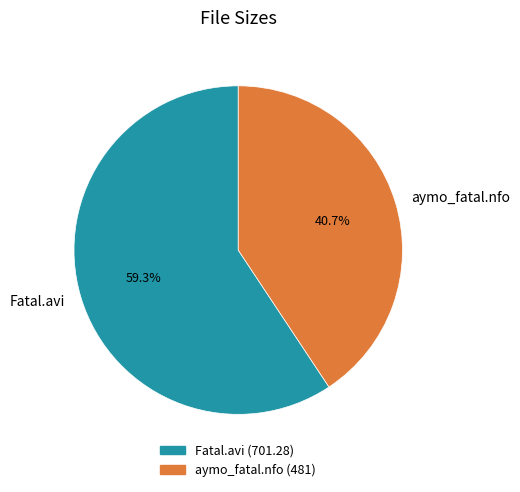

To the nearest percent, what percentage of the pie is Fatal.avi?

59%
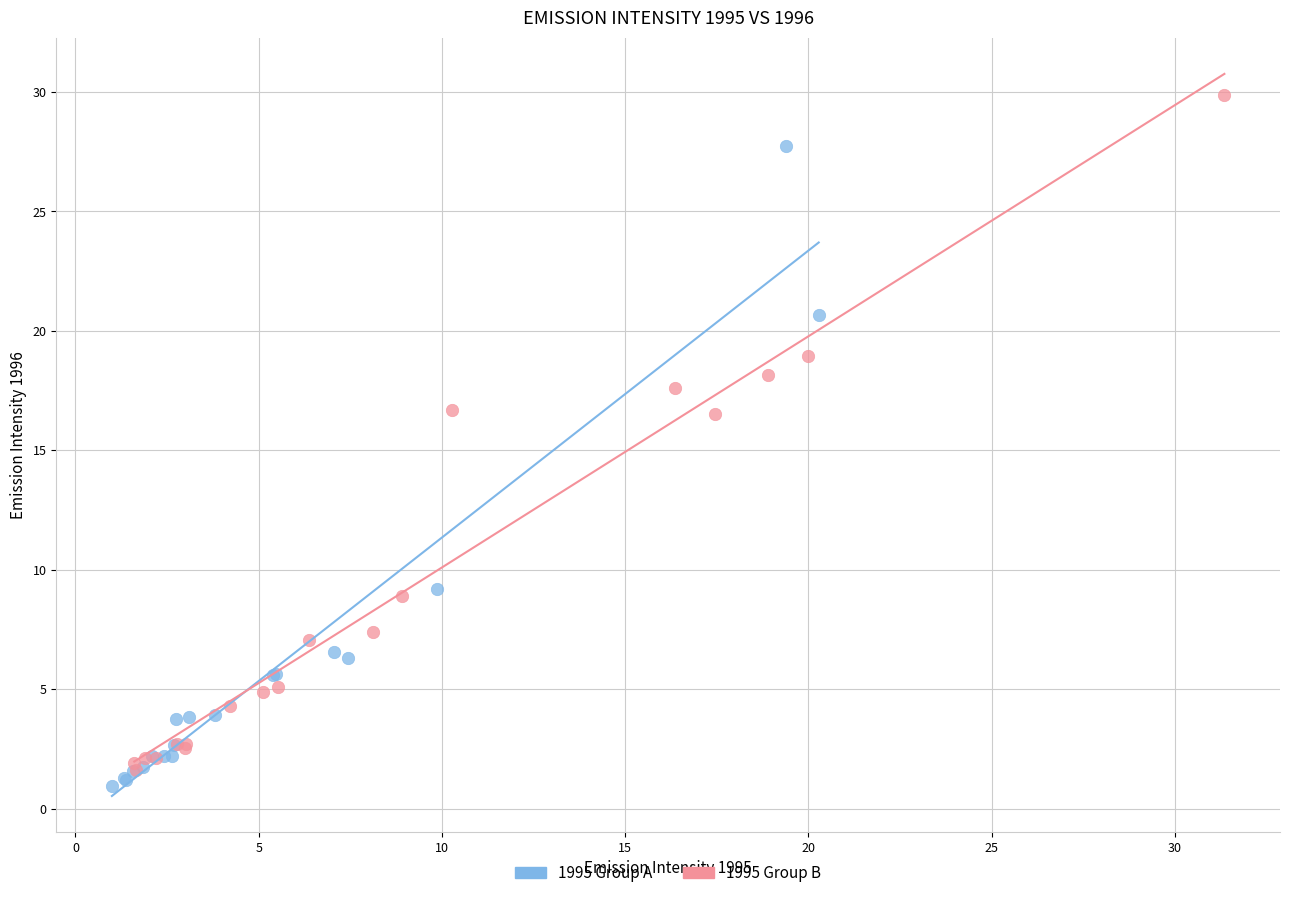

Which series contains the highest Y value?

1995 Group B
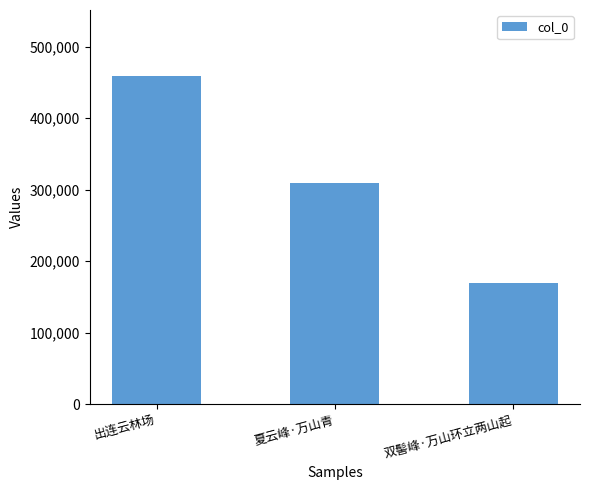

The value at 双髻峰·万山环立两山起 is 79898. True or false?

False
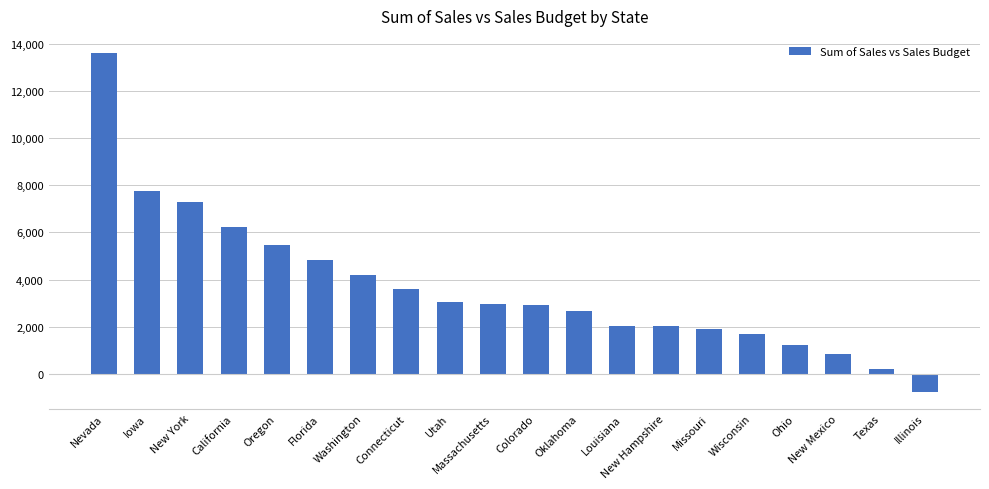

What is the value of the 10th bar from the left?

2965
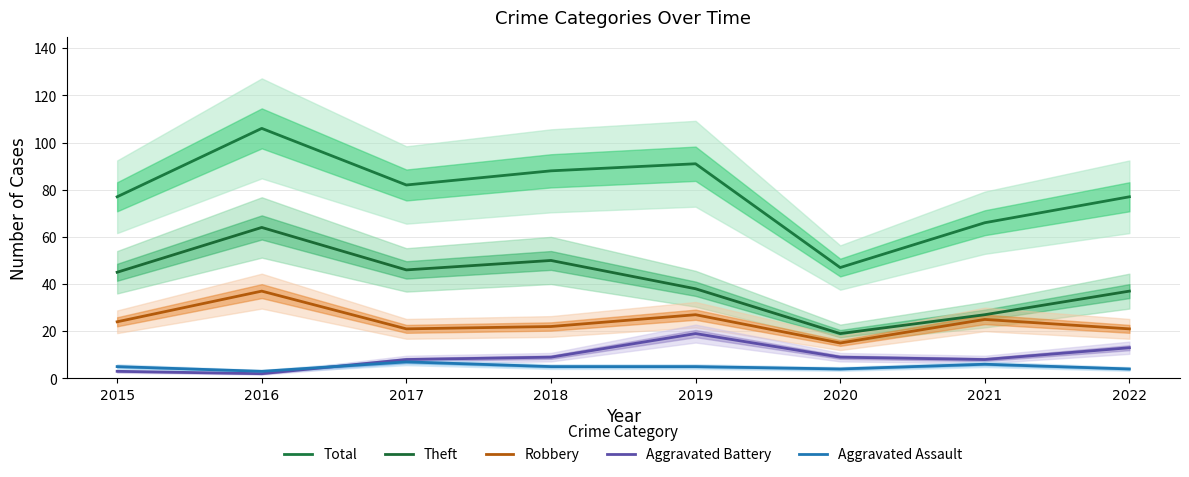

What are all the series names shown in the legend?

Total, Theft, Robbery, Aggravated Battery, Aggravated Assault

* What is expected
Copy the material word for word, starting at the line containing "1995 Group B" and continuing through the end of the material. Omit the pictures.

* Response to this exercise
1995 Group B

The value at 双髻峰·万山环立两山起 is 79898. True or false?

False

What is the value of the 10th bar from the left?

2965

What are all the series names shown in the legend?

Total, Theft, Robbery, Aggravated Battery, Aggravated Assault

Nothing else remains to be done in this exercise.